Smart Speaker – Embedded Microphone Test Sequence
A test sequence to measure the microphone array performance in a smart speaker.

Final display for Smart Speaker – Embedded Microphone Sequence
This sequence demonstrates a method by which SoundCheck can measure the performance of a microphone embedded in a so-called “smart speaker”. This example assumes that the DUT is an Amazon Echo but it can be adapted for use with virtually any other type of smart speaker by substituting the Echo’s voice activation phrase WAV file (“Alexa”) with one specific to the desired make and model.
The sequence begins by playing a voice activation phrase out of a source speaker, prompting the DUT to record both the voice command and the ensuing stepped sine sweep stimulus. A message step then prompts the operator to retrieve this recording from the DUT’s cloud storage system. This is accomplished by playing back the recording from the cloud and capturing it with a Triggered Record step in the SoundCheck test sequence. The Recorded Time Waveform is then windowed (to remove the voice command) and frequency shifted prior to analysis and the result (Frequency Response) is shown on the final display step.
We recommend reading our AES paper on this subject prior to continuing as it contains additional details on the test methods devised for this sequence.
Hardware
- Listen AudioConnect audio interface part #4050 or similar
- Listen SCM-3 reference microphone part #4002 or similar
- Calibrated mouth simulator or source speaker
- Listen SCAmp audio test amplifier part #4060 or similar (not needed if mouth/speaker is self-powered)
Software
- SoundCheck Basic or above, version 15.0 or later
- Post Processing module Part # 2004
- Virtual Audio Cable (setup instructions below)
Setup & Calibration
- Calibrate the mouth or source speaker per the instructions in the SoundCheck manual
- Set up the hardware per the system diagram below
Virtual Audio Cable Setup
Virtual Audio Cable (VAC – available here) is a 3rd party software application which is essentially a WDM driver that allows you to route audio streams between applications or devices. Since Windows recognizes it as a WDM device, it is easy to configure in SoundCheck. The default VAC settings (single cable) will work fine for the purpose of running this sequence. Note: VAC is not available for MacOS.
Once you have installed VAC on your SoundCheck computer, take the following steps to configure it:
- Windows: go to Control Panel > Sound and make VAC the default Playback and Recording device.

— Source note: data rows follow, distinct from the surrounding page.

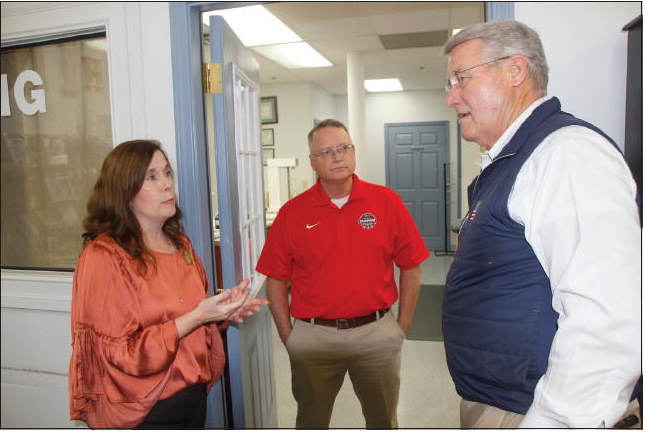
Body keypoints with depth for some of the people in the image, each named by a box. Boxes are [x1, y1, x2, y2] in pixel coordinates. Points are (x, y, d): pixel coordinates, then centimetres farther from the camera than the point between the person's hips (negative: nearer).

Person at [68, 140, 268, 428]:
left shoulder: (180, 243, 5)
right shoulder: (103, 257, -18)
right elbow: (120, 353, -20)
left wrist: (221, 310, -5)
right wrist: (197, 316, -25)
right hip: (144, 411, -6)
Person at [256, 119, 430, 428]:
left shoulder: (387, 202, -4)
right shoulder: (292, 213, -4)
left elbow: (410, 267, 1)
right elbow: (276, 281, 0)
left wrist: (402, 327, 1)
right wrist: (288, 336, -2)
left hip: (377, 332, 0)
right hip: (313, 337, 0)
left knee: (384, 420, 20)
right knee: (311, 421, 20)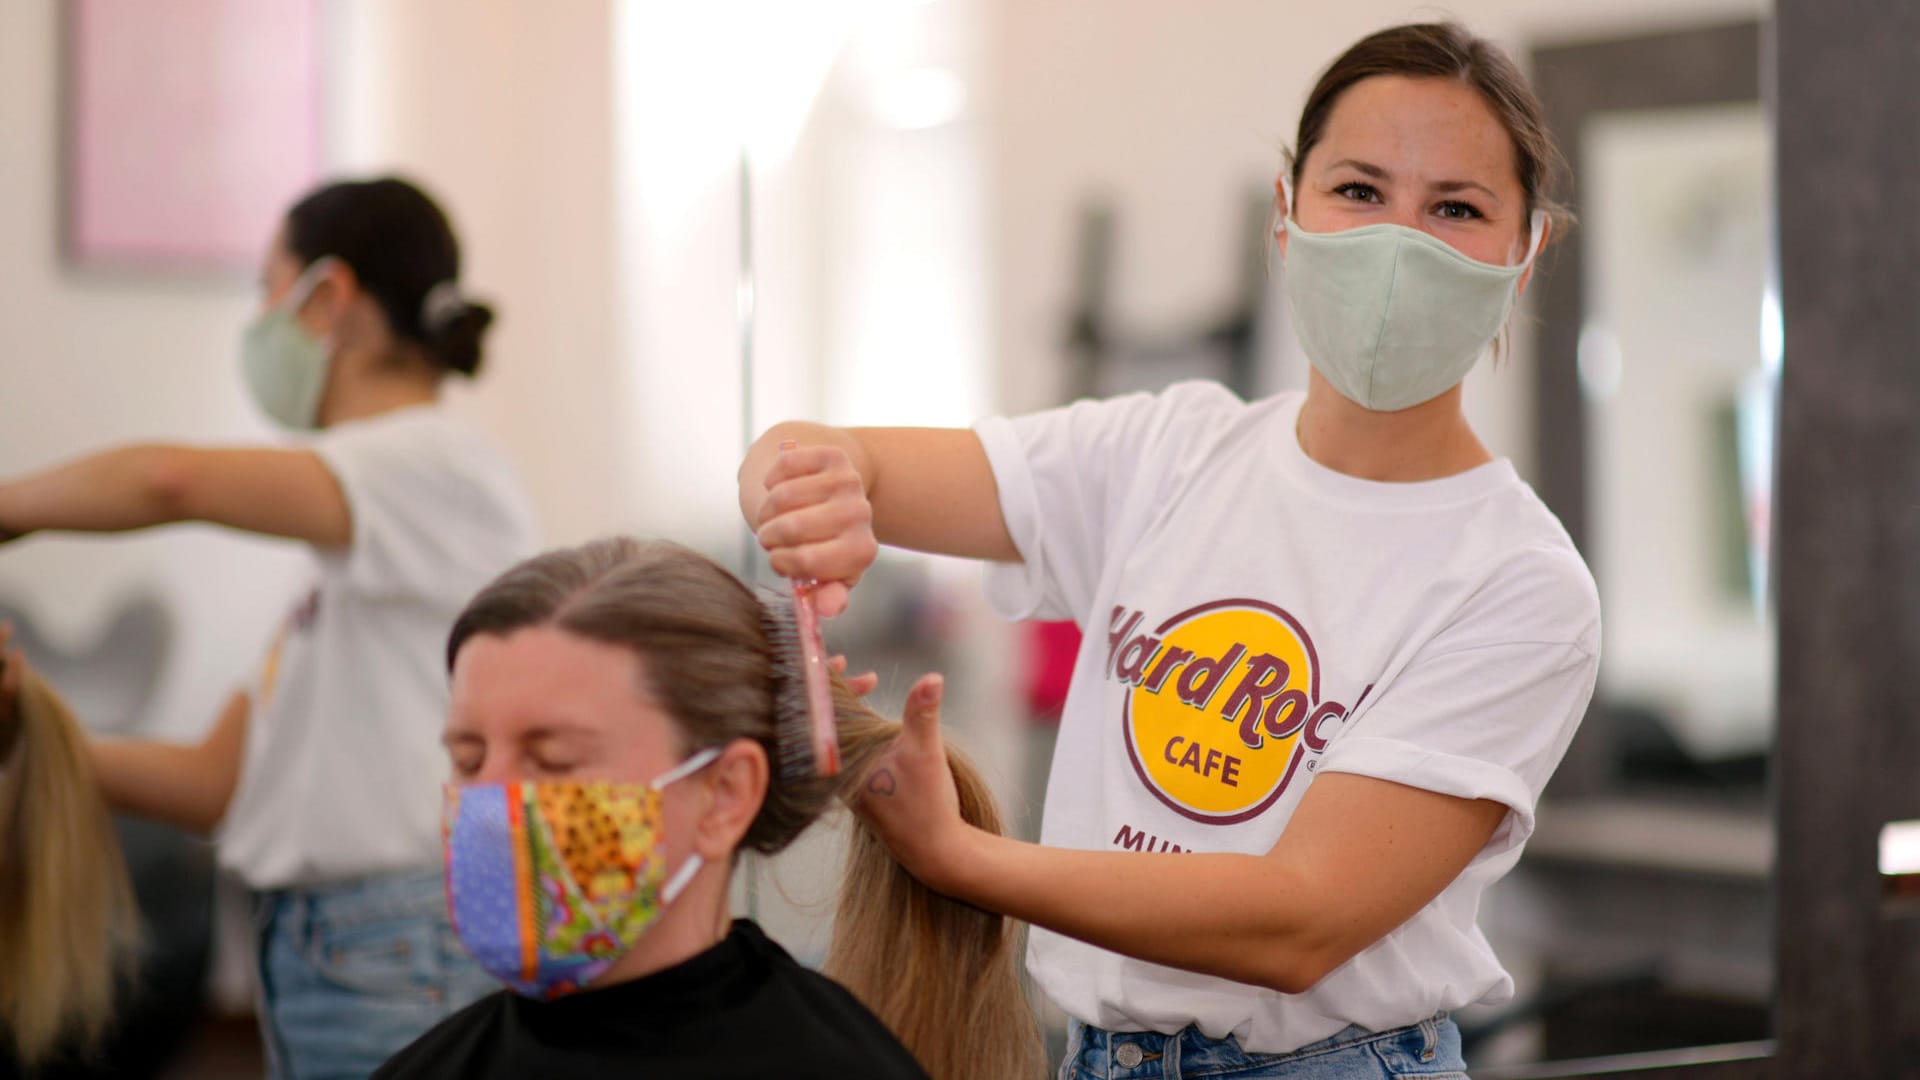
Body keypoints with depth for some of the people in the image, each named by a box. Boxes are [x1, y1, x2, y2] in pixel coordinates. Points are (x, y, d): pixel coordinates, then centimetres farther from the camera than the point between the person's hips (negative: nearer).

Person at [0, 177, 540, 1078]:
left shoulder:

- SoundCheck – Hardware: go to Setup > Hardware. Add an Input and Output WDM Channel and assign each to VAC configured as follows:
- Select Ch: Mono
- Vp: 1
- A/D: Digital
- Sampling rate: same as your Source Speaker’s Output Channel
- Bit depth: 16 bit (minimum)
- Input Latency: 0
- SoundCheck – Calibration: When you first open this example sequence, you will likely be confronted by a Relink Dialog, informing you that the Input Signal Path “VAC In 1” is not present on your system. In the dialog’s Input relink table, under System Signal Path to Use, click on the dropdown menu and select Add to System Calibration. Next, click OK and then click Yes when asked if you want to import the calibrated device files associated with this new signal path. At this point, the Calibration table will open and you should assign whatever Hardware Input channel you created for VAC to VAC In 1 and confirm that the Unity Digital In (AES17) calibrated device file is assigned to this Signal Path. Note that VAC is only used as an input in this example sequence.
Relink Dialog – Add VAC In 1 to System Calibration
You are ready to start the sequence.
Notes:
- Step 1, WAV – Default activation phrase is for Amazon Echo. If testing another device, replace this WAV file with one containing the proper command phrase for the make/model of the desired DUT. The WAV sample rate is 44.1 kHz so you will need to resample if your Output Channel sample rate is different.
- Step 5, Triggered Record – Default value is 100m FS. It may need to be adjusted to properly trigger from the playback level of the DUT recording. If the trigger threshold is not exceeded within 60 seconds, the step will time out and the sequence will stop running.
References:
- Glenn Hess et al., “Challenges of IoT Smart Speaker Testing”, presented at the AES 143rd Convention, October 2017.